Häussler and colleagues described a series of 21 children with appendicitis. Seven patients had a non-perforated appendix, five patients with ulcerous appendicitis, five patients with chronic appendicitis, and four patients had a perforated appendix. Nine (42.9%) patients developed a cerebrospinal fluid (CSF) infection, including 100% of the patients with perforated appendicitis. None of the patients were initially externalized. One patient out of the seven patients with a non-perforated appendix developed a CSF infection and had their shunt externalized. Three patients out of the four patients that had a perforated appendix had their shunts externalized. Two patients developed pseudocysts. One patient died. According to their findings, there seems to be a slightly higher risk of VP shunt infection following a ruptured appendix [14].

Pumberger and colleagues presented a series of six children, three with a perforated appendix (50%), and three with a non-perforated appendix (50%). None underwent shunt externalization, and none of the patients showed shunt complications related to the surgery or appendicitis. The authors concluded that the VP shunt system may be left in place in the case of appendicitis due to the low risk of infection [9].

Barina et al. looked at five adults, four with perforated appendicitis and one with gangrenous appendicitis. One patient’s VP shunt was discontinued following discovery of a Gram-positive cocci in the peritoneal fluid. No shunt infections occurred, and the authors concluded that the presence of a VP shunt does not increase risk of postoperative complication in patients undergoing appendectomy for appendicitis. The authors did recommend that several precautions be taken to reduce risk of shunt infection, such as taking care to eliminate any concurrent infection prior to elective surgery or administering perioperative antibiotic prophylaxis [4].

Dalfino and colleagues describe a series of seven patients with acute peritonitis, two of whom had a ruptured appendix. During the follow-up interval of 18.5 months no patients developed a VP shunt infection. However, all patients were treated with antibiotics. The authors suggest that externalization of the shunt should be considered only if it presents less risk to the patient than leaving it in place [11].

Hadani and colleagues followed two patients, one with a perforated appendix and one with a phlegmonous appendix. Both patients’ shunts were externalized, and the authors assert that shunt externalization in patients who exhibit acute abdominal symptoms is essential and may prevent unnecessary laparotomy. One of the patients died after developing septicemia. The CSF culture showed growth of Escherichia coli [15].

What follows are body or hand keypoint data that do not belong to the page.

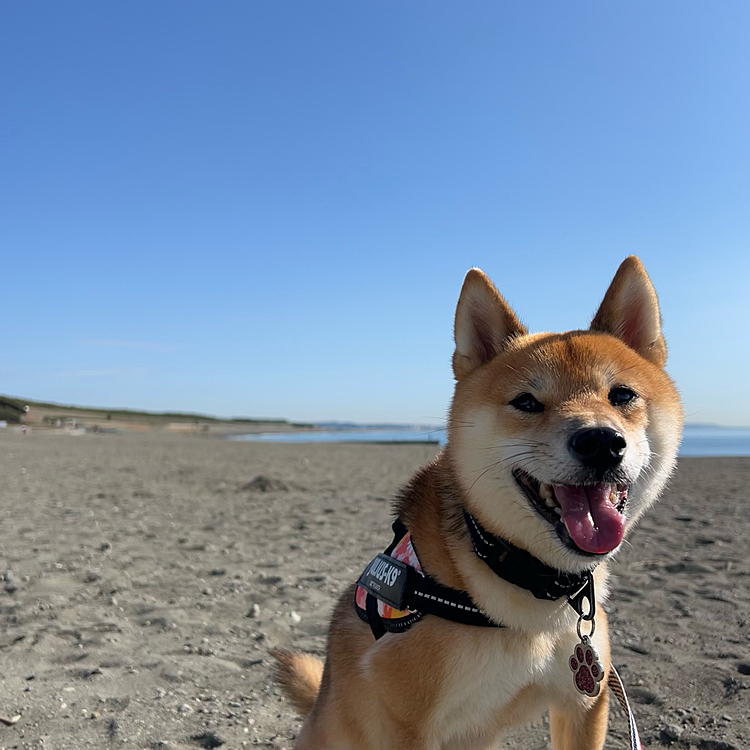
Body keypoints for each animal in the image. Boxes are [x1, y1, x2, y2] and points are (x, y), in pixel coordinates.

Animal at [274, 260, 688, 750]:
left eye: (622, 395)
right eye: (526, 401)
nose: (601, 442)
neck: (533, 594)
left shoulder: (584, 702)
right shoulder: (405, 725)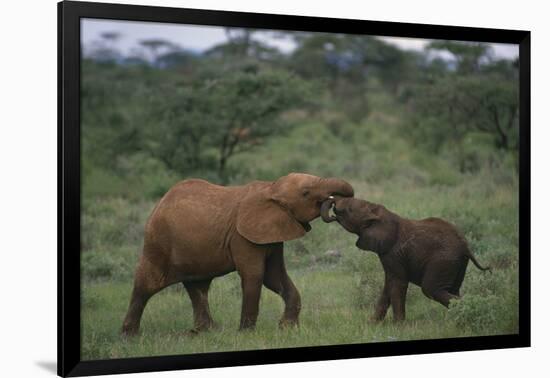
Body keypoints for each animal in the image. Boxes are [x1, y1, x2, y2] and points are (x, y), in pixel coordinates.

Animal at [121, 173, 356, 336]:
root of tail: (159, 204)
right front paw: (246, 334)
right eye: (306, 193)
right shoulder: (242, 237)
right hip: (158, 242)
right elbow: (255, 275)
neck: (271, 187)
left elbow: (274, 277)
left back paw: (206, 331)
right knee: (146, 284)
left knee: (197, 286)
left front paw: (287, 329)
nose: (333, 206)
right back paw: (129, 337)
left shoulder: (272, 234)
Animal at [322, 195, 490, 322]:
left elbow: (397, 282)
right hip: (458, 263)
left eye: (349, 210)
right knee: (453, 290)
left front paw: (398, 326)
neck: (379, 213)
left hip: (443, 260)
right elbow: (388, 284)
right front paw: (372, 324)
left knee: (431, 289)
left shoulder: (394, 252)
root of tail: (465, 246)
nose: (332, 203)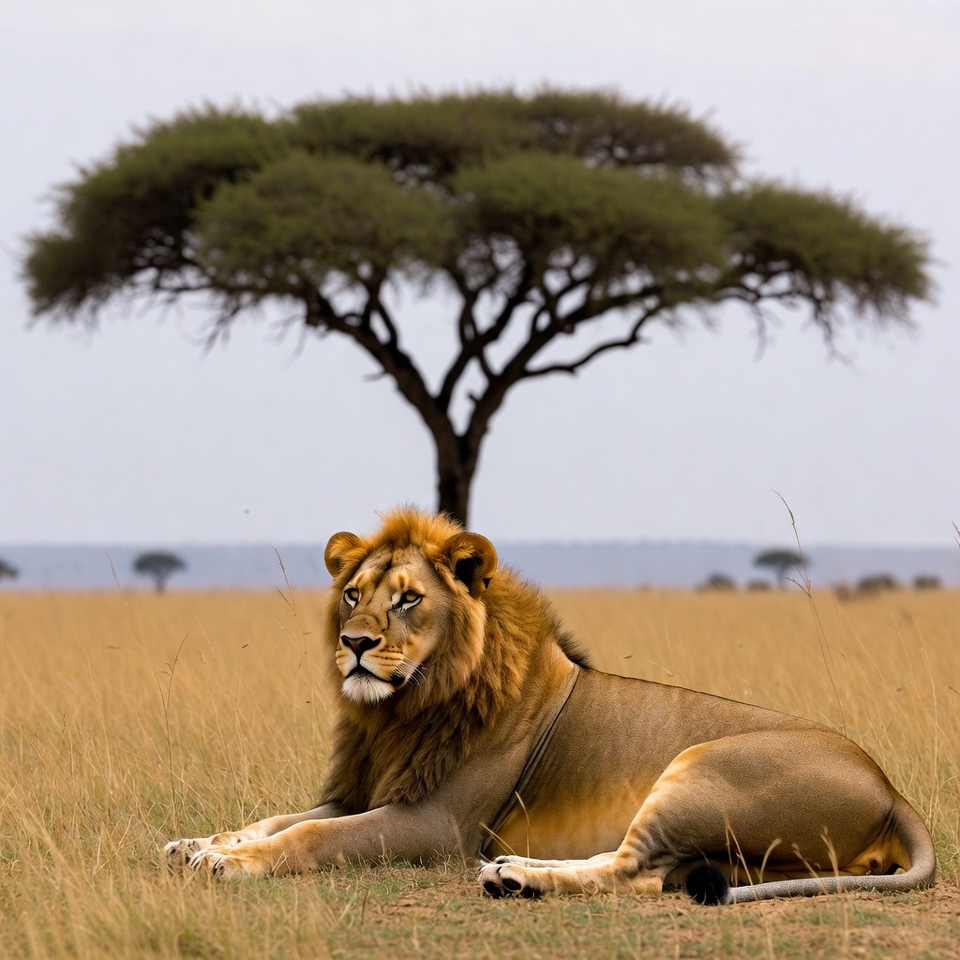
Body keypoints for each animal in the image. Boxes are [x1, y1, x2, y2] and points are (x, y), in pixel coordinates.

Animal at [165, 508, 935, 904]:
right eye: (354, 593)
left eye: (408, 599)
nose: (353, 643)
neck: (401, 713)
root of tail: (891, 790)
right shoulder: (365, 789)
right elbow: (280, 818)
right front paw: (200, 843)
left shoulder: (436, 824)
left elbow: (311, 836)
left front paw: (231, 864)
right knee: (653, 872)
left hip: (700, 770)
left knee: (634, 874)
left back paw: (514, 876)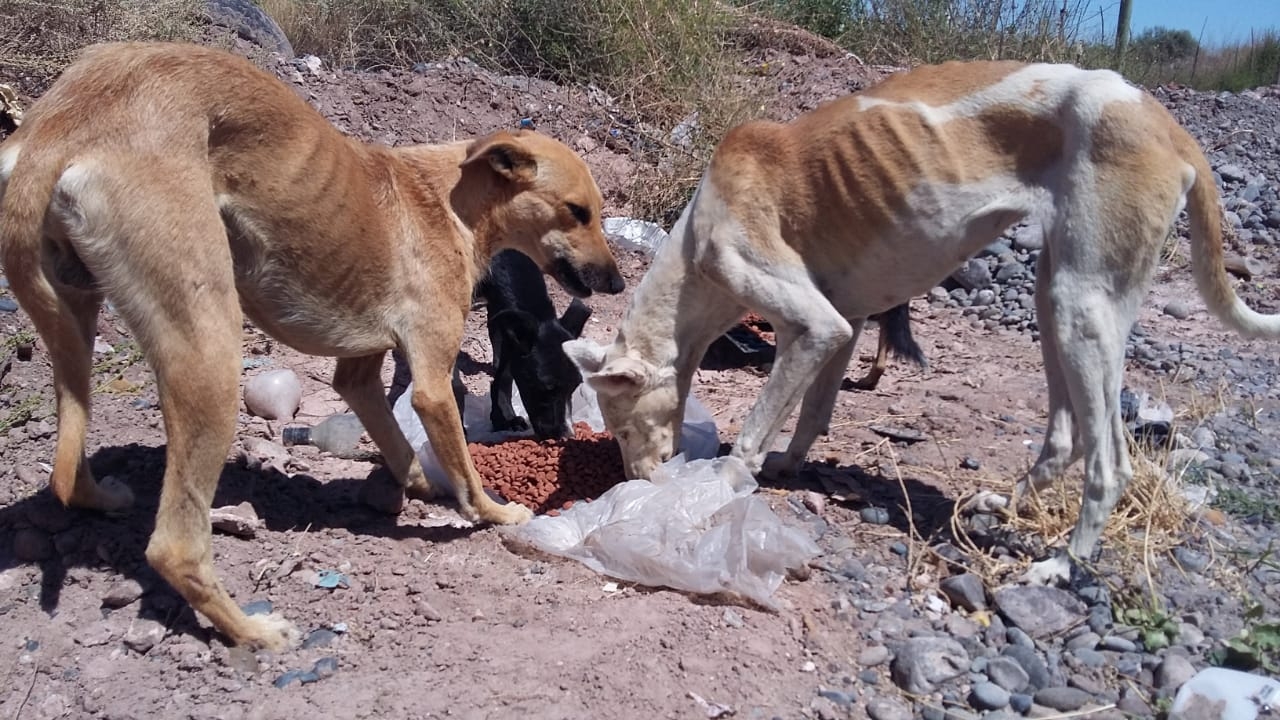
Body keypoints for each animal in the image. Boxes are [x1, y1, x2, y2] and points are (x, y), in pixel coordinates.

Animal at [0, 41, 624, 648]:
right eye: (578, 211)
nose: (618, 282)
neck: (452, 202)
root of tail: (61, 123)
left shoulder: (360, 373)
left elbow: (398, 443)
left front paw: (423, 483)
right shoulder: (430, 380)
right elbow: (465, 467)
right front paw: (494, 510)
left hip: (75, 319)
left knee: (66, 470)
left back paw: (102, 498)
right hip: (210, 349)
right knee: (173, 546)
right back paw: (251, 631)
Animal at [568, 61, 1280, 586]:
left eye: (621, 425)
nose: (637, 483)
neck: (696, 249)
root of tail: (1169, 125)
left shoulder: (813, 324)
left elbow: (753, 429)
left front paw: (721, 484)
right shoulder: (846, 324)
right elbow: (813, 413)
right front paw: (787, 464)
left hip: (1084, 308)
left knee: (1111, 465)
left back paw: (1061, 564)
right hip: (1056, 300)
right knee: (1065, 438)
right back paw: (1004, 505)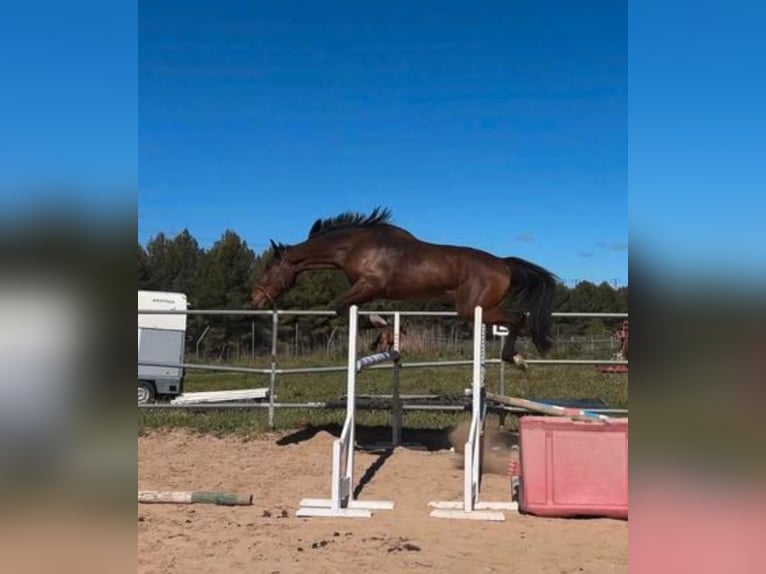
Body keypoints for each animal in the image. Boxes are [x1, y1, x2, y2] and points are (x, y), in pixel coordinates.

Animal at [252, 207, 558, 367]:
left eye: (269, 269)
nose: (255, 299)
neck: (354, 246)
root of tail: (504, 264)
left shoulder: (370, 286)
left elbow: (339, 308)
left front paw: (383, 332)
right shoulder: (364, 291)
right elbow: (350, 311)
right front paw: (383, 335)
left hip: (474, 308)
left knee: (518, 319)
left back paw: (516, 358)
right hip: (477, 309)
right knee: (518, 320)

Although the literature shows differing rates of infection and shunt externalization practices, our results demonstrate significant rates of shunt infection with acute appendicitis. Although shunt externalization is not without its risks, externalizing shunts may be able to prevent serious infection, and might be the safest option for these patients [16].

Our analysis was not without limitations. The major limitation of this study was that it was retrospective. Furthermore, due to the nature of the database, we were unable to collect patient-level data on specific outcomes. We were unable to report on radiology information. We do not have information on the type of diagnostic test used for confirmation of disease. The data collected was for billing purposes, not for clinical use, and thus much clinical information is missing. In addition, some misidentification is inevitable in database studies.

Conclusions

There is a limitation of not being able to determine if the appendix was ruptured or unruptured in this study. Nevertheless, our results suggests that shunt externalization should be strongly considered in patients with appendicitis given high rates of shunt infection. Because shunt externalization is not without its risks, this decision should be made within the clinical context of each individual patient.